You can see those roots, for instance, in the brilliantly-organized campaign in late 2010 against two prominent liberal voices: filmmaker Michael Moore and talk show host Keith Olbermann. Feminist blogger Sady Doyle took Moore to task for posting bail on behalf of WikiLeaks founder Julian Assange after rape accusations brought by two women in Sweden confined him to custody in England, and her supporters battled both Moore and Olbermann for being dismissive of those accusations and implying they were a set-up to derail Assange’s exposure of U.S. government secrets.
Watson is decidedly right that if you look at those who have been targeting Limbaugh’s sponsors, there is a much clearer pattern in place than if you look at reactions to Limbaugh over the years. The people who have been pushing the Limbaugh boycott in social media are, loosely speaking, the same people who challenged the New York Times over their appalling coverage of an 11-year-old victim of gang rape in Texas. They are, again loosely speaking, the same people who have been covering the GOP debates live on Twitter with solid skepticism–a skepticism that the media outlets hosting the debates have soundly failed to provide.
Now, the Limbaugh boycott has been larger than any of those efforts, though not that much larger than the Komen push. That may, however, be partly due to the early success the Limbaugh boycott had. Just as people were energized when Planned Parenthood raised the equivalent of an annual grant from Komen in about 24 hours, people were energized when Limbaugh’s sponsors started dropping. Without the broad response from sponsors, people would probably not now be pushing for radio stations to drop his show.
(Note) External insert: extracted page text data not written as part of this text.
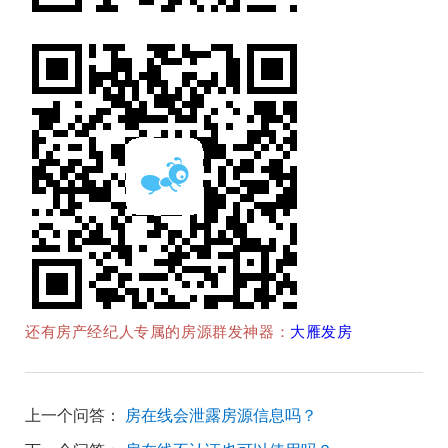
还有房产经纪人专属的房源群发神器：
大雁发房
上一个问答：
房在线会泄露房源信息吗？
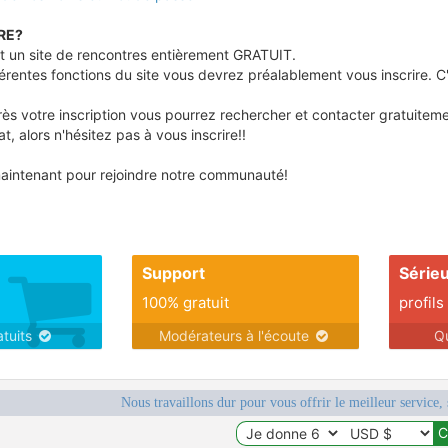
RE?
 un site de rencontres entièrement GRATUIT.
ifférentes fonctions du site vous devrez préalablement vous inscrire.
s votre inscription vous pourrez rechercher et contacter gratuitemen
t, alors n'hésitez pas à vous inscrire!!
aintenant pour rejoindre notre communauté!
Support
Série
100% gratuit
profils
atuits
Modérateurs à l'écoute
Q
Nous travaillons dur pour vous offrir le meilleur service, 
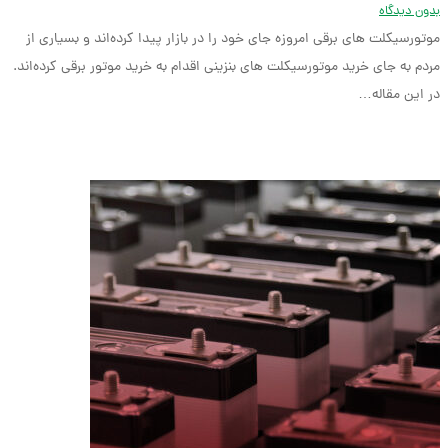
بدون دیدگاه
موتورسیکلت های برقی امروزه جای خود را در بازار پیدا کرده‌اند و بسیاری از
مردم به جای خرید موتورسیکلت های بنزینی اقدام به خرید موتور برقی کرده‌اند.
در این مقاله…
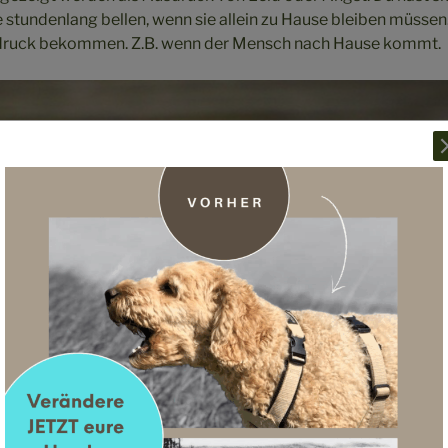
 stundenlang bellen, wenn sie allein zu Hause bleiben müsse
sdruck bekommen. Z.B. wenn der Mensch nach Hause kommt.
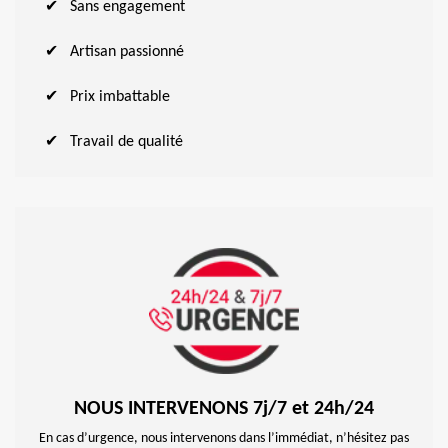
Sans engagement
Artisan passionné
Prix imbattable
Travail de qualité
NOUS INTERVENONS 7j/7 et 24h/24
En cas d’urgence, nous intervenons dans l’immédiat, n’hésitez pas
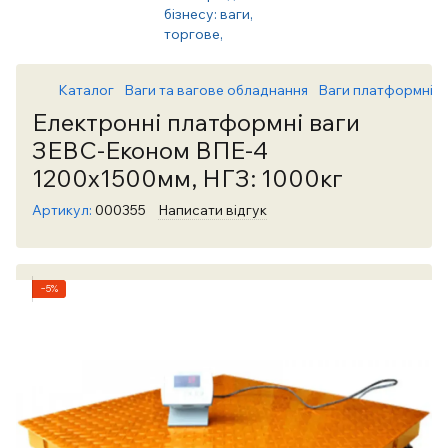
Каталог
Ваги та вагове обладнання
Ваги платформні, н
Електронні платформні ваги
ЗЕВС-Економ ВПЕ-4
1200х1500мм, НГЗ: 1000кг
Артикул:
000355
Написати відгук
−5%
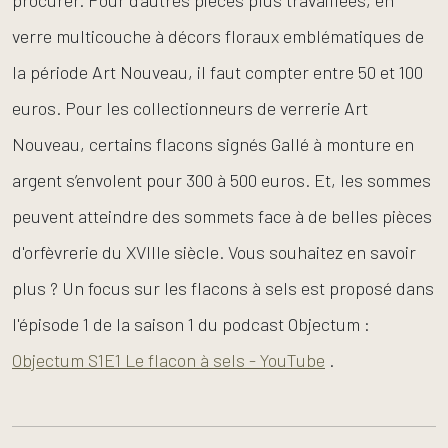
verre multicouche à décors floraux emblématiques de
la période Art Nouveau, il faut compter entre 50 et 100
euros. Pour les collectionneurs de verrerie Art
Nouveau, certains flacons signés Gallé à monture en
argent s’envolent pour 300 à 500 euros. Et, les sommes
peuvent atteindre des sommets face à de belles pièces
d'orfèvrerie du XVIIIe siècle.
Vous souhaitez en savoir
plus ? Un focus sur les flacons à sels est proposé dans
l'épisode 1 de la saison 1 du podcast Objectum :
Objectum S1E1 Le flacon à sels - YouTube
.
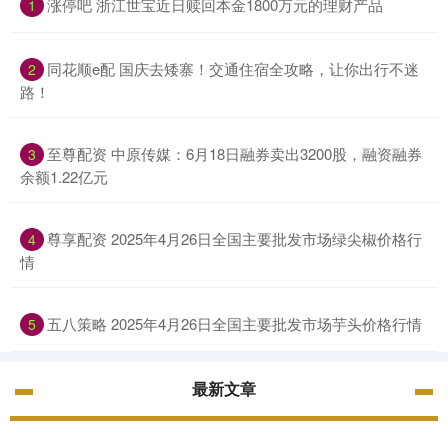
涨停吧 浙江世宝近日赎回本金1800万元的理财产品
1
同花顺e配 国庆去矮寨！交通住宿全攻略，让你出行不迷
2
路！
至尊配资 中原传媒：6月18日融券卖出3200股，融资融券
3
余额1.22亿元
尊享配资 2025年4月26日全国主要批发市场绿尖椒价格行
4
情
五八策略 2025年4月26日全国主要批发市场芋头价格行情
5
最新文章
John Avlon at The Daily Beast suggests sponsors may have been primed and ready to go when this started, simply because of who was doing the pushing:
But this latest controversy comes at a particularly difficult time for right-wing talk radio. They are playing to a (sometimes literally) dying demographic. Rush & Co. rate best among old, white males. They have been steadily losing women and young listeners, who are alienated by the angry, negative, obsessive approach to political conservations. Add to that the fact that women ages 24–55 are the prize advertising demographic, and you have a perfect storm emerging after Limbaugh’s Sandra Fluke comments.
As pressure grows for advertisers and radio stations to drop Rush & Co., there will be much talk about the dangers of censorship, with allies talking about a left-wing “jihad” against Rush (language his brother David Limbaugh has already used).
But the irony is that the same market forces that right-wing talk-radio hosts champion are helping to seal their fate. Advertisers are abandoning the shows because they no longer want to be associated with the hyperpartisan—and occasionally hateful—rhetoric. They are finally drawing a line because consumers are starting to take a stand.
And when those consumers are already comfortable with activism, when the technology exists to move them all quickly and publicly, when there is an obvious action to be taken that moves beyond slacktivism…well, then the explosion is a bit more easily explained than I gave it credit for. There is still plenty of room for “perfect victim” effects, but they aren’t necessary to account for what happened.
That does make me feel a little better. What makes me feel even better is that it should make plenty of right wing loons feel very nervous.